BEGIN

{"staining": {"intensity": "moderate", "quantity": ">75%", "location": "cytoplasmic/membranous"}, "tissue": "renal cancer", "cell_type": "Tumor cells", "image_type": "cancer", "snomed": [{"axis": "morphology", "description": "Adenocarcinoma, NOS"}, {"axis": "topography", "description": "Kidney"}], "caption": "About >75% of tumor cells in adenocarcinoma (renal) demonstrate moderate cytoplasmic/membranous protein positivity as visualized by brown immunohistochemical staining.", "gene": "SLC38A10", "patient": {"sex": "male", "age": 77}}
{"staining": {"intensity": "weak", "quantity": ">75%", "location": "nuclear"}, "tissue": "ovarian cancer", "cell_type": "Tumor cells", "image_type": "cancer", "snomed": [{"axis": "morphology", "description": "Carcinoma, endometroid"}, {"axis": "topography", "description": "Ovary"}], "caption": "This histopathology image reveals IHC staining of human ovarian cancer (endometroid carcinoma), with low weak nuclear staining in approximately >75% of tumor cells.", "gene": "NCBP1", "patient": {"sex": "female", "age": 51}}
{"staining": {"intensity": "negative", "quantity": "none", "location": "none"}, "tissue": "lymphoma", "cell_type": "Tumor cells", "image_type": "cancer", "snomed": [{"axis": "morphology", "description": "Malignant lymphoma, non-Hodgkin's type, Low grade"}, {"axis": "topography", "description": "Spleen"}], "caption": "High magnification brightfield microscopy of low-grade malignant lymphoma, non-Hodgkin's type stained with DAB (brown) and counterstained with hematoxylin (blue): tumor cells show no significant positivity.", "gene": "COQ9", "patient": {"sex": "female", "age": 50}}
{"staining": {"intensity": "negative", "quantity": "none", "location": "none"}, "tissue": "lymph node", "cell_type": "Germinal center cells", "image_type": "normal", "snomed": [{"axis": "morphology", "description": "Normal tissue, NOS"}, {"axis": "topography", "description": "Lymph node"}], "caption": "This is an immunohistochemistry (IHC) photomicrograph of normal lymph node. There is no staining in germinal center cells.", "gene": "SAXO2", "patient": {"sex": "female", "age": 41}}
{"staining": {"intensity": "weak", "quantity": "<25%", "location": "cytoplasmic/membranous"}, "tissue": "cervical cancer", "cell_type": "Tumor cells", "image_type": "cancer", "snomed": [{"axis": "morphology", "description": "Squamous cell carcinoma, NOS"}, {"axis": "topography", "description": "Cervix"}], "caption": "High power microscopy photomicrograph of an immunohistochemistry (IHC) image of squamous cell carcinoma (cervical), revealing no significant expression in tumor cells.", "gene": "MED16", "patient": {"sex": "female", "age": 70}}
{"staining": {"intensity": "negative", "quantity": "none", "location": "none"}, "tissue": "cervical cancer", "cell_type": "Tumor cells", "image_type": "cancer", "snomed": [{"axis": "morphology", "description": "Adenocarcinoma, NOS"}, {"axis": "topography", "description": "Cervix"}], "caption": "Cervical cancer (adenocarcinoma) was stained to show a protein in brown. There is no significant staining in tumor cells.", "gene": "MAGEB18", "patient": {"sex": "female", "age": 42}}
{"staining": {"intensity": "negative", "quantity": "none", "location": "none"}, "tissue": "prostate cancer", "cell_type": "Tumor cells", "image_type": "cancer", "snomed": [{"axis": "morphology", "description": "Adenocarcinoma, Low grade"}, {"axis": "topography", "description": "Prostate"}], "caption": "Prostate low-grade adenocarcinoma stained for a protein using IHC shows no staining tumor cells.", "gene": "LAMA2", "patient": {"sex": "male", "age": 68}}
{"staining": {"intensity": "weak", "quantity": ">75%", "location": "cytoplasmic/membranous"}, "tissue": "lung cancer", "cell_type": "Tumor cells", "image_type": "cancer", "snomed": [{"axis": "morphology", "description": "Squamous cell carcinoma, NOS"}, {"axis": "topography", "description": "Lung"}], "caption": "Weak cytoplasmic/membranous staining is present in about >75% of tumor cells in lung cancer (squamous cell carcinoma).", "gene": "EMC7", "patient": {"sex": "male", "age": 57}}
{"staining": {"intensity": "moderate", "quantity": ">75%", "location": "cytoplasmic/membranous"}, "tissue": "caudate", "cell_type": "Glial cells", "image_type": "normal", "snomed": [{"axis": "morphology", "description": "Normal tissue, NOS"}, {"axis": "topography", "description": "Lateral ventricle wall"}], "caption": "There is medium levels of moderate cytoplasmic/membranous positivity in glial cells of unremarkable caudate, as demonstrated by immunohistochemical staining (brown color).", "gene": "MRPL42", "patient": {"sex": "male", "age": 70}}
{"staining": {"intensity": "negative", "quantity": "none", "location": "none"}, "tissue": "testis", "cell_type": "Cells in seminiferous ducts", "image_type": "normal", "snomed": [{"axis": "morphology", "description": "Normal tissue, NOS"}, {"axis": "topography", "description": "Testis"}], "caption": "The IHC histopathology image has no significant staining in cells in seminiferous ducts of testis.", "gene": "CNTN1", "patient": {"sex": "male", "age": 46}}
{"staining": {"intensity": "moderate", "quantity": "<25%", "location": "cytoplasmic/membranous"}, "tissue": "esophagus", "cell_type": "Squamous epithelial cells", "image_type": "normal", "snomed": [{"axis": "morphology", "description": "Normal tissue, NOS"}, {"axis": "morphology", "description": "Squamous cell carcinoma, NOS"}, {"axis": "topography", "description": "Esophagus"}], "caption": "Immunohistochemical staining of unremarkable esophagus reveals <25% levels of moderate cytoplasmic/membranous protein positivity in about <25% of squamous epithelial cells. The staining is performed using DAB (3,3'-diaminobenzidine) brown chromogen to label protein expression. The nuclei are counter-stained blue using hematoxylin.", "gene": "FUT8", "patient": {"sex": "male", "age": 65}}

END

:: PROMPT ::
The material above should be returned exactly, in full.

:: OUTPUT ::
{"staining": {"intensity": "moderate", "quantity": ">75%", "location": "cytoplasmic/membranous"}, "tissue": "renal cancer", "cell_type": "Tumor cells", "image_type": "cancer", "snomed": [{"axis": "morphology", "description": "Adenocarcinoma, NOS"}, {"axis": "topography", "description": "Kidney"}], "caption": "About >75% of tumor cells in adenocarcinoma (renal) demonstrate moderate cytoplasmic/membranous protein positivity as visualized by brown immunohistochemical staining.", "gene": "SLC38A10", "patient": {"sex": "male", "age": 77}}
{"staining": {"intensity": "weak", "quantity": ">75%", "location": "nuclear"}, "tissue": "ovarian cancer", "cell_type": "Tumor cells", "image_type": "cancer", "snomed": [{"axis": "morphology", "description": "Carcinoma, endometroid"}, {"axis": "topography", "description": "Ovary"}], "caption": "This histopathology image reveals IHC staining of human ovarian cancer (endometroid carcinoma), with low weak nuclear staining in approximately >75% of tumor cells.", "gene": "NCBP1", "patient": {"sex": "female", "age": 51}}
{"staining": {"intensity": "negative", "quantity": "none", "location": "none"}, "tissue": "lymphoma", "cell_type": "Tumor cells", "image_type": "cancer", "snomed": [{"axis": "morphology", "description": "Malignant lymphoma, non-Hodgkin's type, Low grade"}, {"axis": "topography", "description": "Spleen"}], "caption": "High magnification brightfield microscopy of low-grade malignant lymphoma, non-Hodgkin's type stained with DAB (brown) and counterstained with hematoxylin (blue): tumor cells show no significant positivity.", "gene": "COQ9", "patient": {"sex": "female", "age": 50}}
{"staining": {"intensity": "negative", "quantity": "none", "location": "none"}, "tissue": "lymph node", "cell_type": "Germinal center cells", "image_type": "normal", "snomed": [{"axis": "morphology", "description": "Normal tissue, NOS"}, {"axis": "topography", "description": "Lymph node"}], "caption": "This is an immunohistochemistry (IHC) photomicrograph of normal lymph node. There is no staining in germinal center cells.", "gene": "SAXO2", "patient": {"sex": "female", "age": 41}}
{"staining": {"intensity": "weak", "quantity": "<25%", "location": "cytoplasmic/membranous"}, "tissue": "cervical cancer", "cell_type": "Tumor cells", "image_type": "cancer", "snomed": [{"axis": "morphology", "description": "Squamous cell carcinoma, NOS"}, {"axis": "topography", "description": "Cervix"}], "caption": "High power microscopy photomicrograph of an immunohistochemistry (IHC) image of squamous cell carcinoma (cervical), revealing no significant expression in tumor cells.", "gene": "MED16", "patient": {"sex": "female", "age": 70}}
{"staining": {"intensity": "negative", "quantity": "none", "location": "none"}, "tissue": "cervical cancer", "cell_type": "Tumor cells", "image_type": "cancer", "snomed": [{"axis": "morphology", "description": "Adenocarcinoma, NOS"}, {"axis": "topography", "description": "Cervix"}], "caption": "Cervical cancer (adenocarcinoma) was stained to show a protein in brown. There is no significant staining in tumor cells.", "gene": "MAGEB18", "patient": {"sex": "female", "age": 42}}
{"staining": {"intensity": "negative", "quantity": "none", "location": "none"}, "tissue": "prostate cancer", "cell_type": "Tumor cells", "image_type": "cancer", "snomed": [{"axis": "morphology", "description": "Adenocarcinoma, Low grade"}, {"axis": "topography", "description": "Prostate"}], "caption": "Prostate low-grade adenocarcinoma stained for a protein using IHC shows no staining tumor cells.", "gene": "LAMA2", "patient": {"sex": "male", "age": 68}}
{"staining": {"intensity": "weak", "quantity": ">75%", "location": "cytoplasmic/membranous"}, "tissue": "lung cancer", "cell_type": "Tumor cells", "image_type": "cancer", "snomed": [{"axis": "morphology", "description": "Squamous cell carcinoma, NOS"}, {"axis": "topography", "description": "Lung"}], "caption": "Weak cytoplasmic/membranous staining is present in about >75% of tumor cells in lung cancer (squamous cell carcinoma).", "gene": "EMC7", "patient": {"sex": "male", "age": 57}}
{"staining": {"intensity": "moderate", "quantity": ">75%", "location": "cytoplasmic/membranous"}, "tissue": "caudate", "cell_type": "Glial cells", "image_type": "normal", "snomed": [{"axis": "morphology", "description": "Normal tissue, NOS"}, {"axis": "topography", "description": "Lateral ventricle wall"}], "caption": "There is medium levels of moderate cytoplasmic/membranous positivity in glial cells of unremarkable caudate, as demonstrated by immunohistochemical staining (brown color).", "gene": "MRPL42", "patient": {"sex": "male", "age": 70}}
{"staining": {"intensity": "negative", "quantity": "none", "location": "none"}, "tissue": "testis", "cell_type": "Cells in seminiferous ducts", "image_type": "normal", "snomed": [{"axis": "morphology", "description": "Normal tissue, NOS"}, {"axis": "topography", "description": "Testis"}], "caption": "The IHC histopathology image has no significant staining in cells in seminiferous ducts of testis.", "gene": "CNTN1", "patient": {"sex": "male", "age": 46}}
{"staining": {"intensity": "moderate", "quantity": "<25%", "location": "cytoplasmic/membranous"}, "tissue": "esophagus", "cell_type": "Squamous epithelial cells", "image_type": "normal", "snomed": [{"axis": "morphology", "description": "Normal tissue, NOS"}, {"axis": "morphology", "description": "Squamous cell carcinoma, NOS"}, {"axis": "topography", "description": "Esophagus"}], "caption": "Immunohistochemical staining of unremarkable esophagus reveals <25% levels of moderate cytoplasmic/membranous protein positivity in about <25% of squamous epithelial cells. The staining is performed using DAB (3,3'-diaminobenzidine) brown chromogen to label protein expression. The nuclei are counter-stained blue using hematoxylin.", "gene": "FUT8", "patient": {"sex": "male", "age": 65}}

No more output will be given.